Оттенки | страница 29



— Пришла вас навестить, — сказала она и улыбнулась как тогда, когда спрашивала, больно ли умирать.

Я не знал, что ей ответить, не знал, о чем с ней говорить: мне вдруг стало стыдно перед ней, точно мы когда-то сделали вместе что-то такое, чего следовало стыдиться. Но тут она вдруг спросила:

— Вы любите детей?

— Очень, — ответил я.

— Сколько у вас детей? — снова спросила она.

— Одна девочка, — ответил я.

— А у меня никого нет, — продолжала она, — мой муж не любит детей, всегда злится, когда я заговариваю о детях. Если бы вы знали, как я несчастна, ужасно несчастна!

Она заплакала, стала всхлипывать, а когда я попытался ее утешить, продолжала:

— Вот и сегодня он сказал мне: «Одно из двух — или я, или ребенок. Хочешь ребенка — ищи себе другого мужа, хочешь жить со мной — откажись от ребенка, постарайся от него избавиться, меня это дело не касается». Но скажите, кто мне поможет, кто поверит, что это муж так хочет, все скажут — надо прежде всего поговорить с мужем. Какая-нибудь бабка, может быть, и возьмется, но к ним я не хочу идти, боюсь их. Поэтому и пришла к вам с просьбой, не сможете ли мне помочь.

— Я? — поразился я. — Я же не врач.

— Конечно, но, возможно, у вас есть знакомые, для которых ваше слово имеет вес. Напишите несколько строк, дайте мне с собой или позвоните по телефону. Иначе все кончено, моя жизнь разбита, муж прогонит меня.

Слушая ее голос, глядя в ее жгучие глаза, я чувствовал, что в моем рабочем кабинете возникает какая-то новая атмосфера, словно здесь дует теплый ветер, светит солнце и благоухают цветы, чувствовал, что снова начинается безумие, настоящее сумасшествие. Я уже боялся, что она опять спросит, больно ли умирать, я уже понимал, что вопрос, люблю ли я детей, ничуть не лучше расспросов о смертной муке.

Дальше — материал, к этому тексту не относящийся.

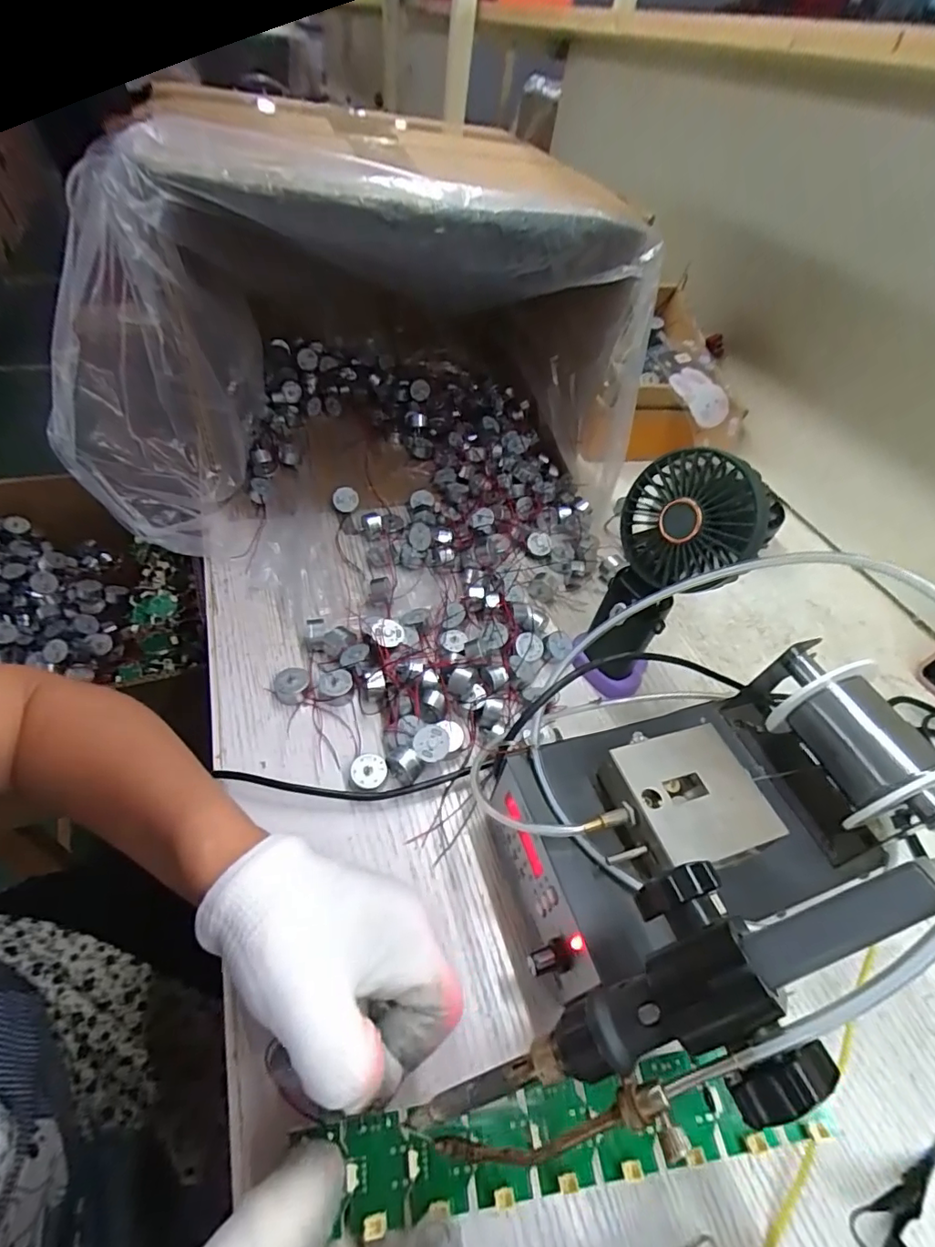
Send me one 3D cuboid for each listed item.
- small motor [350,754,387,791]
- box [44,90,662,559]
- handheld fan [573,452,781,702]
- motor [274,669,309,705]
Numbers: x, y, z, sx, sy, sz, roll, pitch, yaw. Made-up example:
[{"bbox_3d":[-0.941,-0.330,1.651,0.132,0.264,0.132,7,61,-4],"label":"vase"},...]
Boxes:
[{"bbox_3d":[-0.063,0.095,0.340,0.022,0.013,0.021,4,48,-5],"label":"small motor"},{"bbox_3d":[-0.106,-0.283,0.506,0.459,0.276,0.326,-10,51,-17],"label":"box"},{"bbox_3d":[0.138,-0.026,0.382,0.077,0.193,0.082,20,49,10],"label":"handheld fan"},{"bbox_3d":[-0.123,0.044,0.375,0.024,0.013,0.024,4,48,-5],"label":"motor"}]

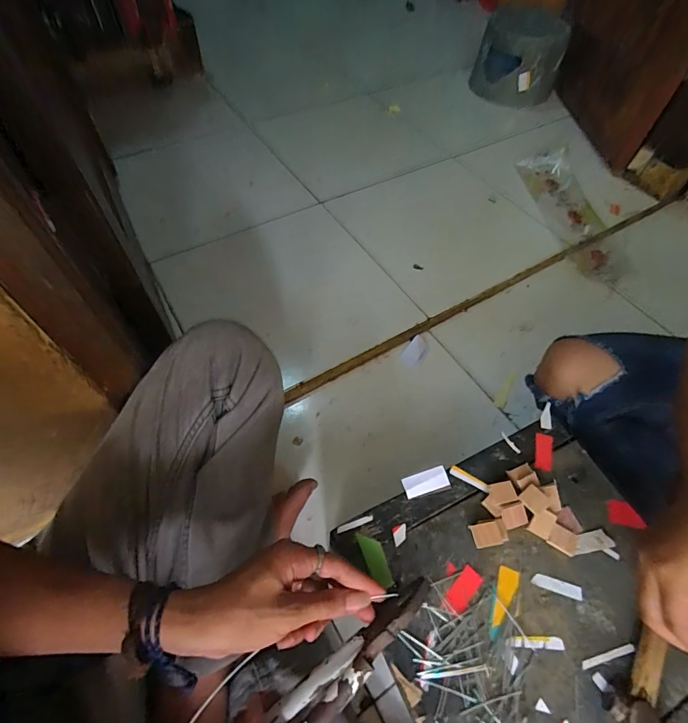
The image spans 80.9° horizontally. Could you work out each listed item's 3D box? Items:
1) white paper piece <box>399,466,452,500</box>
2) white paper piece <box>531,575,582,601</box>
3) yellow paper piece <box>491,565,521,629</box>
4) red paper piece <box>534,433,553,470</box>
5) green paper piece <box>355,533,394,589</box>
[{"bbox_3d":[0.082,0.121,0.405,0.045,0.008,0.021,-14,58,-11],"label":"white paper piece"},{"bbox_3d":[0.191,0.201,0.361,0.043,0.004,0.011,15,57,8],"label":"white paper piece"},{"bbox_3d":[0.143,0.208,0.355,0.017,0.004,0.049,20,58,11],"label":"yellow paper piece"},{"bbox_3d":[0.214,0.097,0.433,0.018,0.004,0.041,13,57,7],"label":"red paper piece"},{"bbox_3d":[0.029,0.183,0.373,0.018,0.006,0.049,-17,59,-13],"label":"green paper piece"}]

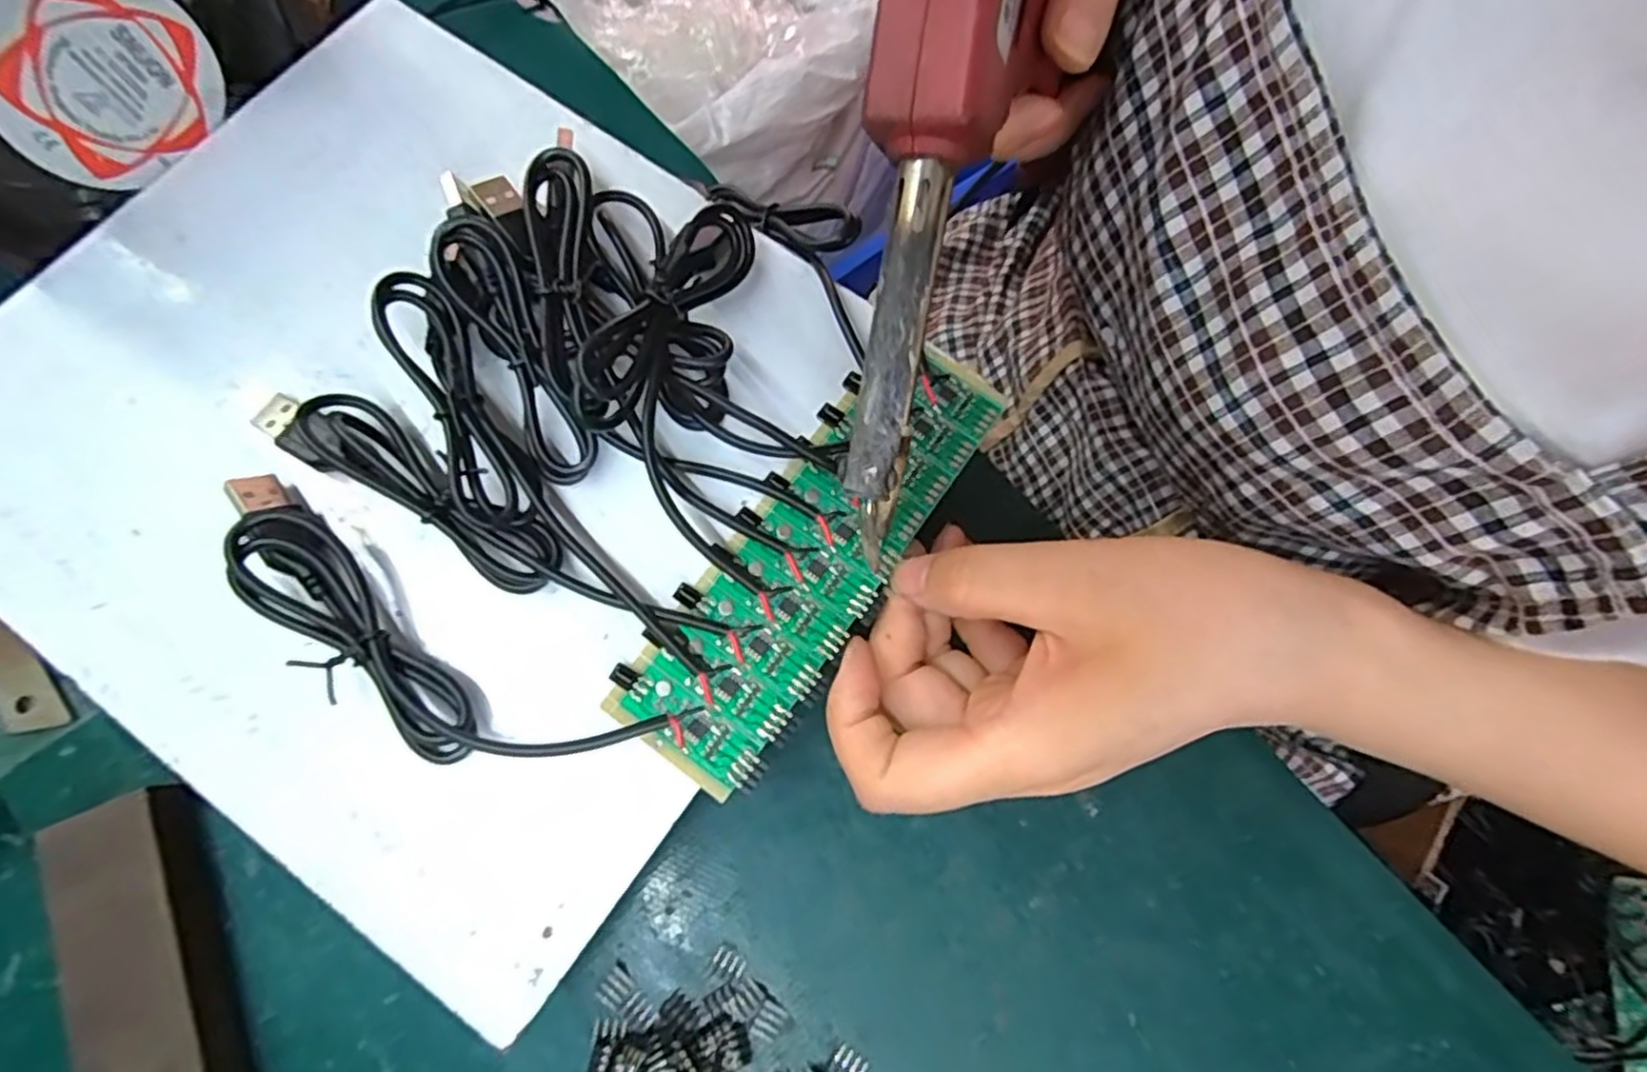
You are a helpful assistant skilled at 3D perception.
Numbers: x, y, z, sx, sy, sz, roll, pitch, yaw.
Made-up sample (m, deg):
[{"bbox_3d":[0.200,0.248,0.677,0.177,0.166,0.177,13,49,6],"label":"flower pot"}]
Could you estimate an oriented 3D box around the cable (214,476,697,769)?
[{"bbox_3d":[-0.106,0.030,0.191,0.133,0.019,0.039,29,75,6],"label":"cable"}]

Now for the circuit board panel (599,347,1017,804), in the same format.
[{"bbox_3d":[-0.001,0.002,0.210,0.045,0.006,0.141,37,76,8],"label":"circuit board panel"}]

Так же бессознательно, как я тогда убежал от нее, захотелось мне сейчас, чтобы она ушла, а поскольку никакого другого способа отослать ее у меня не было, я сел к столу и нервным почерком написал несколько слов моему товарищу по школе, женскому врачу доктору Кобра. И тогда эта женщина ушла, ушла так, как будто действительно была совсем чужой, а я, оставшись один в комнате, понял, что мое сегодняшнее сумасшествие хуже, чем давешнее.

Доктор Кобра был единственным человеком, с которым я в студенческие годы сколько-нибудь общался, — он был единственным, кто умел молчать. Другие смотрели на меня как на некое диковинное существо, а в нем я не вызывал ни малейшего любопытства: да в нем, казалось, не возбуждали любопытства ни он сам, ни другие, — таким он был деловитым. Но теперь, встретившись со мной, и он проявил любопытство.